トロントは最も混同しやすい場所です。ダウンタウンがスタジアムとファンフェスティバルを同時に抱えているからです。トロントのスタジアムの入場ルールは、上で述べた世界共通のスタジアムのClear Bag Policyと590 mlの使い捨てボトルの基準に従い、詳細(アクセシビリティの支援を含む)はFIFA公式アプリと「Know Before You Go」によります。しかしダウンタウンのFIFA Fan Festivalは別のルール一式で、以下はファンフェスティバルだけに適用され、スタジアムには持ち越せません。バッグ・バックパックのサイズは30 x 30 x 20 cm(12 x 12 x 8インチ)を超えてはならず、おむつバッグと医療上の必需品は検査を受ける例外として認められ、ハードシェルのバッグ、スーツケース、キャリーバッグは禁止。

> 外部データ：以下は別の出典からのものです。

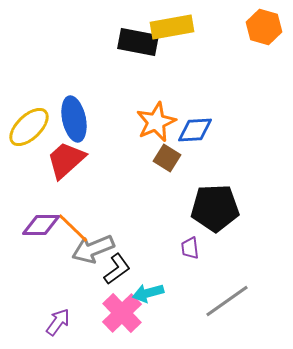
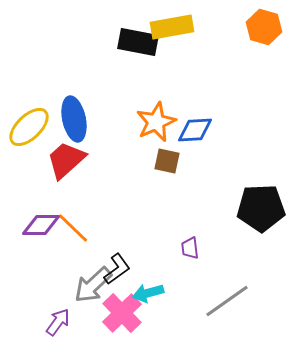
brown square: moved 3 px down; rotated 20 degrees counterclockwise
black pentagon: moved 46 px right
gray arrow: moved 36 px down; rotated 21 degrees counterclockwise
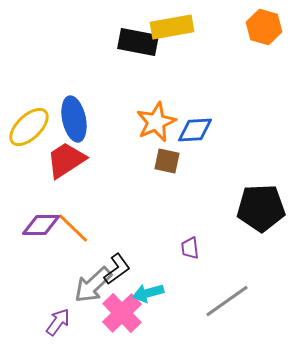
red trapezoid: rotated 9 degrees clockwise
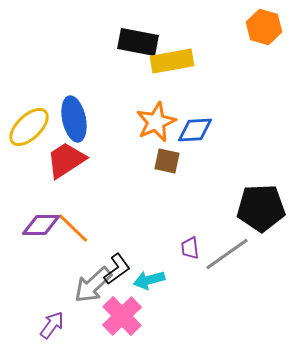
yellow rectangle: moved 34 px down
cyan arrow: moved 1 px right, 13 px up
gray line: moved 47 px up
pink cross: moved 3 px down
purple arrow: moved 6 px left, 3 px down
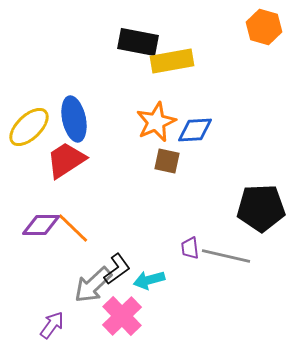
gray line: moved 1 px left, 2 px down; rotated 48 degrees clockwise
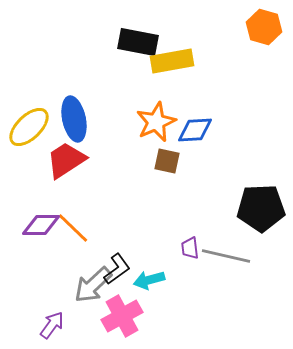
pink cross: rotated 15 degrees clockwise
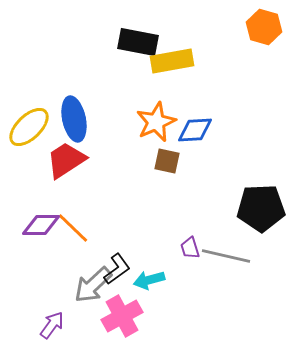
purple trapezoid: rotated 10 degrees counterclockwise
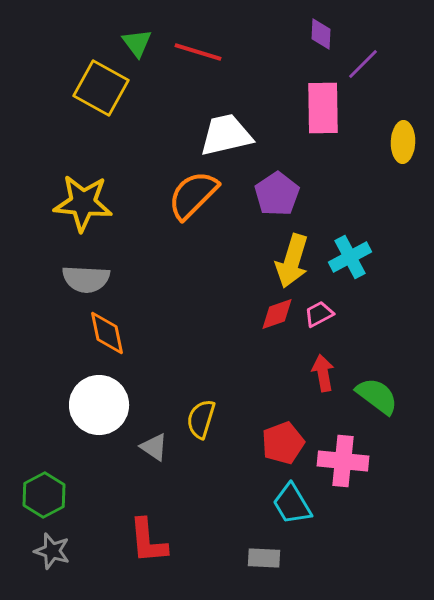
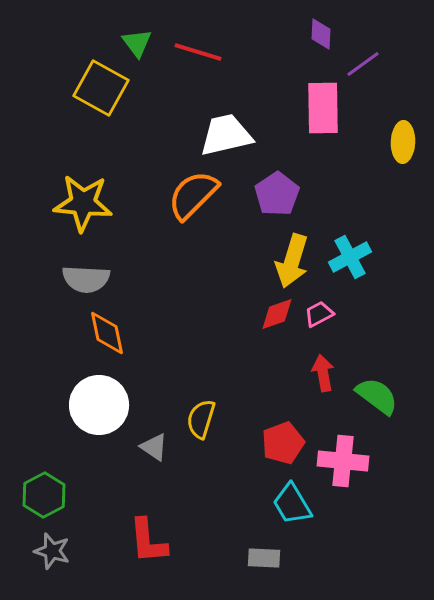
purple line: rotated 9 degrees clockwise
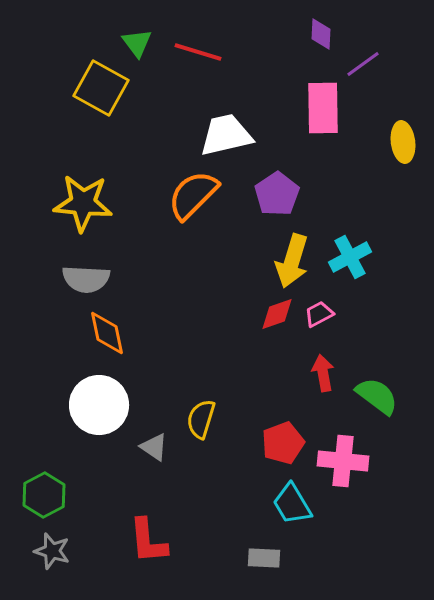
yellow ellipse: rotated 9 degrees counterclockwise
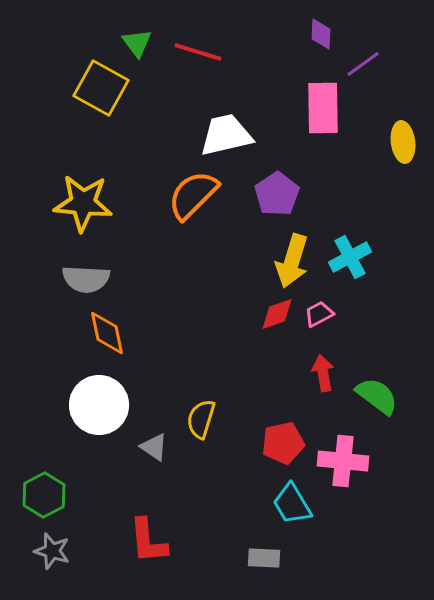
red pentagon: rotated 9 degrees clockwise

一人につき空のプラスチック水筒(金属やガラスは不可)を1本、最大1リットル(34 oz)まで持ち込め、会場に給水スポットあり。液体は100 ml以下に制限(個人用の手指消毒剤を含む)。スプレー式でない日焼け止めは可、スプレー式は禁止。喫煙と電子タバコは完全に禁止で、会場に喫煙所はなく、トロント市の公園はすでに全面的に禁煙・電子タバコ禁止。2歳以上の全員が事前に有効なデジタルチケットを持っていなければならず、16歳未満は親か保護者の同伴が必要です。覚えやすい方法は、試合が行われるStadiumに入るならClear Bag Policyと590 mlの使い捨てボトルの一式に従い、ダウンタウンの自由な雰囲気のFan Festivalに行くなら30x30x20と1リットルの空ボトルの一式に従う、というものです。
外部の食べ物をスタジアムに持ち込めるかどうかも、よく尋ねられる点ですが、公式が必ずしも品目ごとに明示するものではありません。すぐに古くなりかねない、あるいはあなたの特定の試合には当てはまらない答えを渡すより、こう言いたいです。スタジアム側については、FIFA公式アプリ内のその会場の禁止品リストに従う。ファンフェスティバル側については、トロントの公式発表に従う。ベビーフード、薬を持ち込む必要がある人や、医療上の食事の必要がある人については、たいてい検査を受ける例外がありますが、詳細は同様にアプリ内で確認してください。
最後に、出発前に自分で確認するための要点です。まずFIFA World Cup 2026公式アプリをダウンロードし、向かうスタジアムのページで最新の「Know Before You Go」を確認する。透明バッグをあらかじめ用意し、柔らかい使い捨ての水筒(590 ml以下、未開封)を選ぶ。バンクーバーの会場では、キックオフの3時間前から入場できることを覚えておき、公共交通機関を使い、Main Street–Science World駅を利用する。トロントでは、まずスタジアムに行くのかファンフェスティバルに行くのかを整理し、二つのルール一式を混同しない。チケット、ビザ・eTA、交通封鎖は速く変わるので、旅行の前に公式ページをもう一度確認してください。全体の行程をまず把握したい人は、2026 FIFAワールドカップ・カナダ情報センターや、カナダでのワールドカップの観戦場所と放送とあわせてご覧ください。この記事はFIFA、トロント、TransLinkの公式発表をもとにまとめています。スタジアムとファンフェスティバルのルール、チケッティング、交通封鎖、セキュリティの詳細はいつでも更新されうるので、重要な判断についてはFIFA公式アプリと各開催都市の最新の発表を優先してください。